In Andreessen’s view, those in favor of any kind of new regulation fall into either of two categories: Scared cowards, whose irrational fear that AI would pose an existential threat to humanity is blown vastly out of proportion—the baptists—and those who stand to benefit financially from stricter regulation—the bootleggers. Unsurprisingly, this analogy refers back to the attempts to prohibit alcohol consumption in the US in the 1920: The baptists back then were legitimately concerned, albeit confused and misguided, religious groups and the bootleggers were… well, those who made a fortune from peddling black market liquor.

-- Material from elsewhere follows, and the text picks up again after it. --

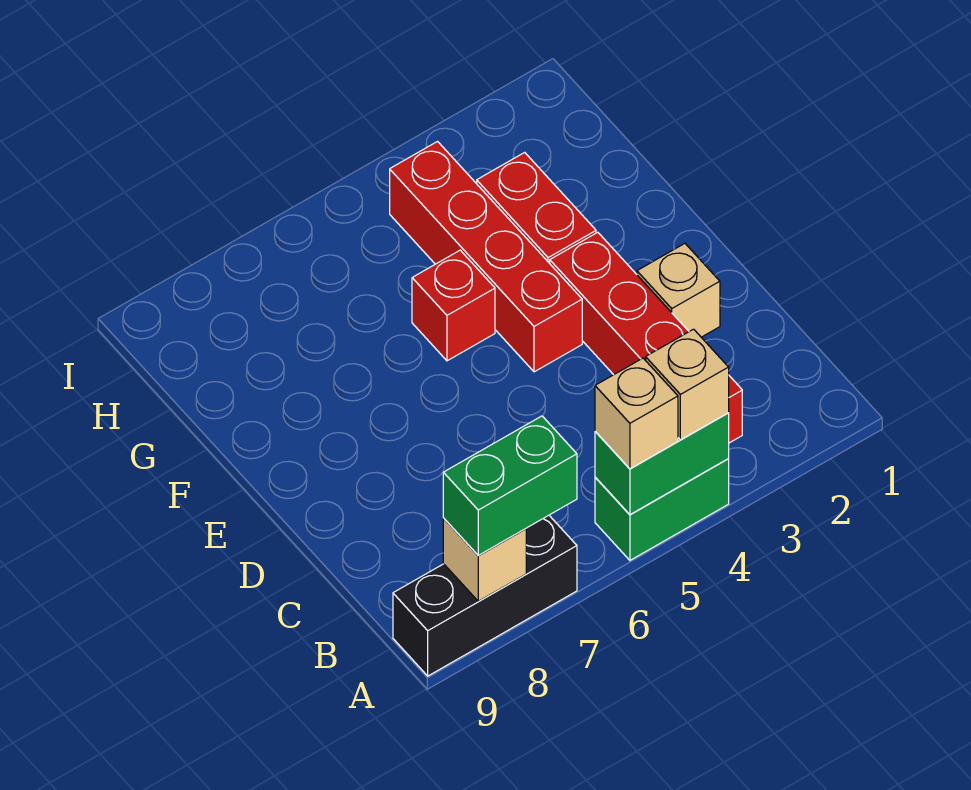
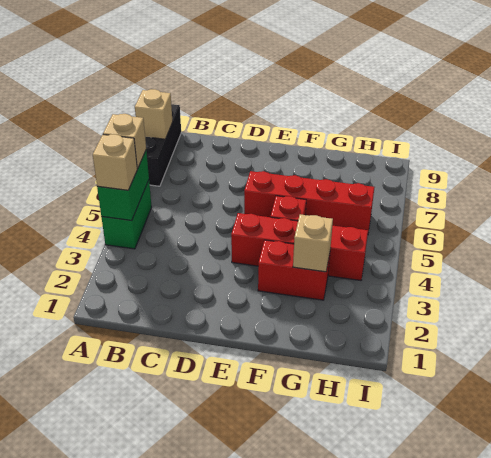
green 1x2 brick [443,416,577,556] -> none
red 1x4 brick [550,232,742,443] -> red 1x4 brick moved to [244,171,375,232]
tan 1x1 brick [637,244,720,337] -> tan 1x1 brick moved to [293,214,333,272]

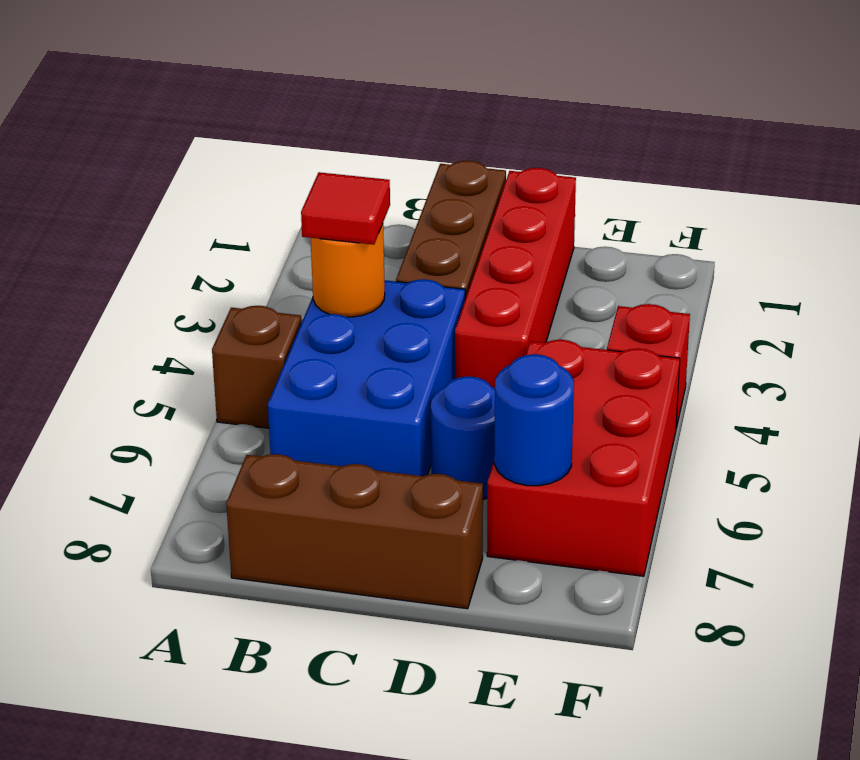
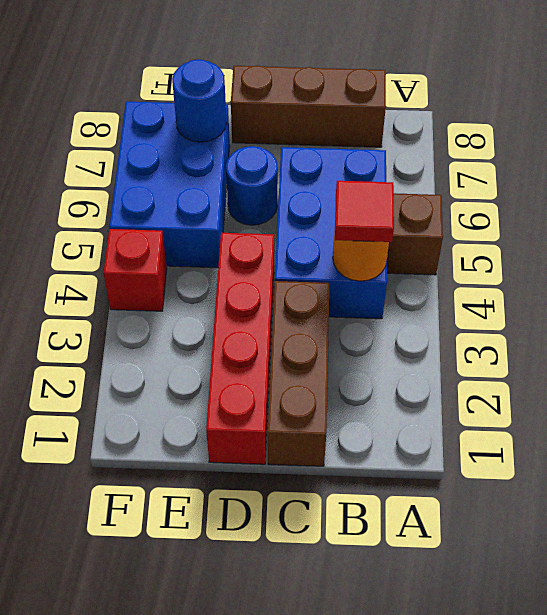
red 2x3 brick [487,340,680,576] -> blue 2x3 brick [110,102,230,268]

The second group in today’s debate, according to Andreessen, is made up of individuals and institutions wanting to rake in public funding for AI safety research. If your lab recently applied for a grant to further our understanding of the AI goal alignment problem, for example, you’re a duplicitous bootlegger in Andreessen’s book. On the other hand, if you’re honestly worried about something like the effects that AI-generated noise and misinformation will have on democracy, you’re a gullible, but harmless, alarmist whom we shouldn’t pay any more attention to than the guy on the street corner with his handwritten “The End is Near” sign.

Andreessen himself picked this particularly condescending comparison to religious extremists and violent mobsters. And that begs the question: What role should we assign someone like him in this analogy?

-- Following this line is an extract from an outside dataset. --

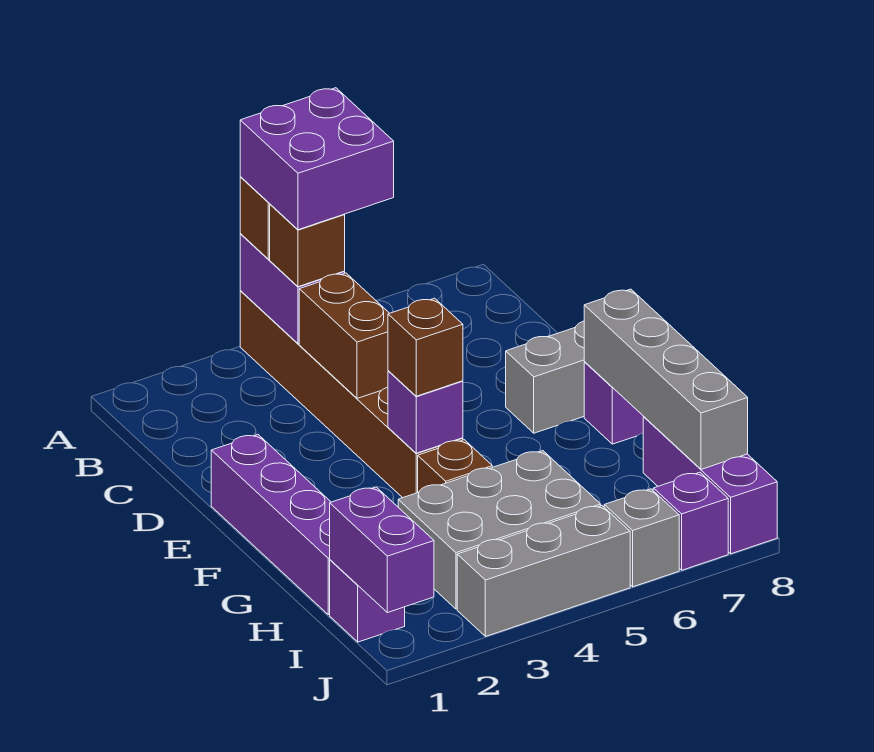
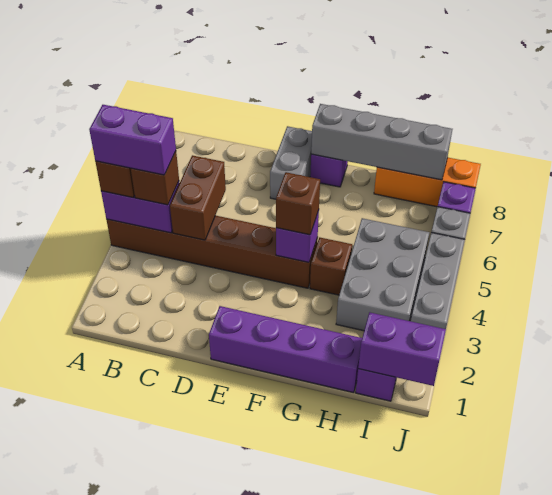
purple 2x2 brick [240,88,394,230] -> purple 1x2 brick [89,105,176,175]
brown 1x2 brick [299,273,389,398] -> brown 1x2 brick turned to [170,155,226,240]
purple 1x3 brick [643,417,777,554] -> orange 1x3 brick [374,157,481,207]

Lo and behold, besides baptists and bootleggers there was a third group lobbying 1920s regulators on the topic of prohibition, namely the liquor companies themselves. They argued that any form of regulation would harm the economy, that it would infringe on civil liberties, and that, ultimately, it was each and every person’s individual responsibility to engage responsibly with the substances they produced. Their goal, needless to say, was to kill off all attempts to control the sale or consumption of alcoholic beverages, even to children, so that their target market would remain as large as it could be, and access to that market would not be not obstructed by legal hurdles.

Marc Andreessen’s venture capital firm, a16z, is managing about 35 billion dollars in assets. Many of the companies they are invested in either have AI at the core of their business model, or at least have a lot to lose should lawmakers decide to tighten the screws about what they can and cannot do with that technology. And while there are many objectively good arguments to not, for example, ban all AI research altogether, even the smallest changes in the regulatory environment will mean hundreds of millions gained or lost for Andreessen and a16z.

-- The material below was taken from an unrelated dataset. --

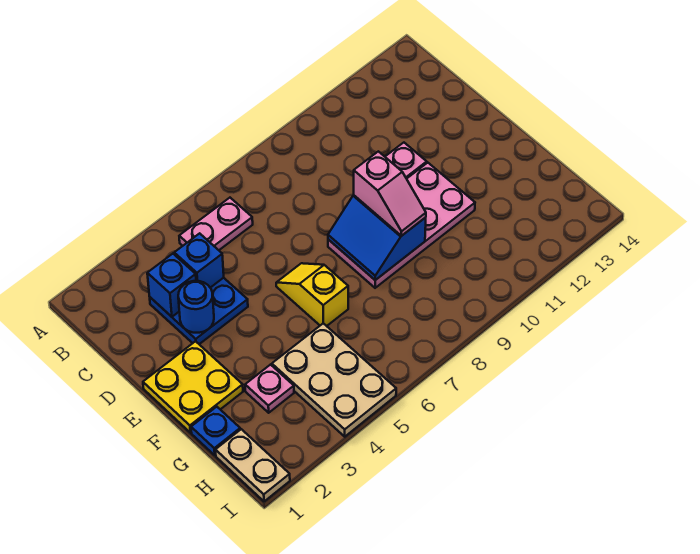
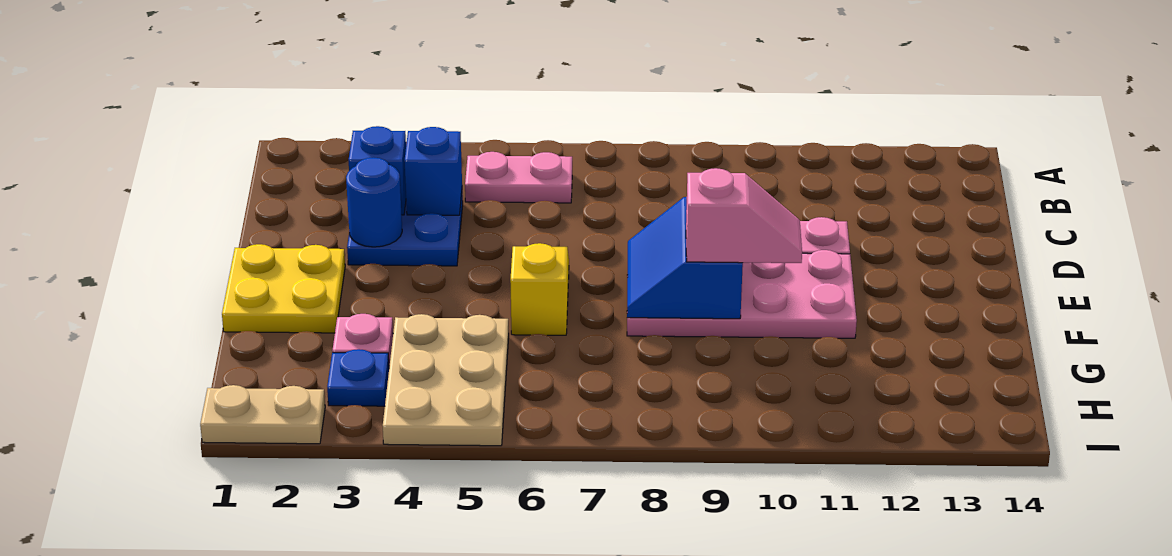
pink 1x2 slope [354,151,426,236] -> pink 1x2 slope turned to [686,168,802,263]
blue 1x1 plate [191,407,240,455] -> blue 1x1 plate moved to [327,349,389,406]
tan 1x2 plate [216,429,290,501] -> tan 1x2 plate turned to [200,385,325,444]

As he himself acknowledges in his very article, there is hardly an absolutist standpoint in this debate, nor is there on any political issue of real importance. There are no completely objective rights and wrongs, and nearly everyone who voices an opinion also has some sort of agenda. Therefore, we should judge each argument based on its own merit, and not on the—obvious or hidden—interests we ascribe to the people who brought it forward. I’m not going into them today, but trust me, I’m fully on board with many of the points Andreessen brings up, because they are sound, logical, and reasonable. But the murkiness of Andreessen’s stance feels unsetting to me: He puts himself in this non-existent absolutist position from which he assigns either bad intentions or mere stupidity to anyone who argues in favor of AI regulation. But he completely fails to acknowledge where he himself is coming from, and where his interests lay. He is part of the Ayn Rand-inspired libertarian elite of Silicon Valley. He belongs to a small group that stands to profit the most from an unrestricted, free ranging market economy. He has billions of dollars to gain from lawmakers dragging their feet on AI regulation.

All of these facets of Andreessen himself, interesting as they may be, should not blind us to the fact that many of his arguments against regulation are pretty good. But the least I would expect form a civilized public debate would be an acknowledgement that some the counter-arguments, particularly those brought forward by credible AI safety researchers around the globe, also have their merits and not just straw men raised by scientists in order to accrue public funding.